Our R&D will allow “quantum repeater technology” to realize longer distance quantum cryptography and a more secure repeating of encryption keys in terrestrial systems when compared to that of trusted nodes. Specifically, we will develop a quantum memory technology that can maintain the quantum state at the repeater point of the network for a certain period. We will also develop peripheral devices and new fundamental technologies, such as an all-photonic quantum repeater and wavelength-multiplexed quantum repeater.
The “Optical Link Technology for Quantum Memory” group aims to develop a quantum memory technology that can maintain the quantum state at the repeater point of a network for a certain period. Furthermore, this group will develop peripheral devices and new fundamental technologies, such as an all-photonic quantum repeater and wavelength-multiplexed quantum repeater.

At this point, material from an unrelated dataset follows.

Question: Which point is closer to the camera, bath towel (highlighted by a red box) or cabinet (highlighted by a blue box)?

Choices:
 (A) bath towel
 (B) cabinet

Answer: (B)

YNU will establish a high-speed and high-fidelity quantum manipulation technique in the quantum memory at the repeater point of the network, which is essential for the development of quantum repeater systems. YNU aims to improve quantum memory performance by increasing the speed and fidelity of quantum media conversion between quantum memory and photons, quantum entanglement generation within quantum memory, and the quantum entanglement measurement between quantum memories.
AIST aims to improve quantum memory performance and optical link efficiency. To achieve this, AIST will develop technologies such as charge stabilization by doping diamond, microfabrication of diamond electrical and optical structures, introducing defects into the diamond to enhance its functionality, and fabrication of diamond micro-optical resonators.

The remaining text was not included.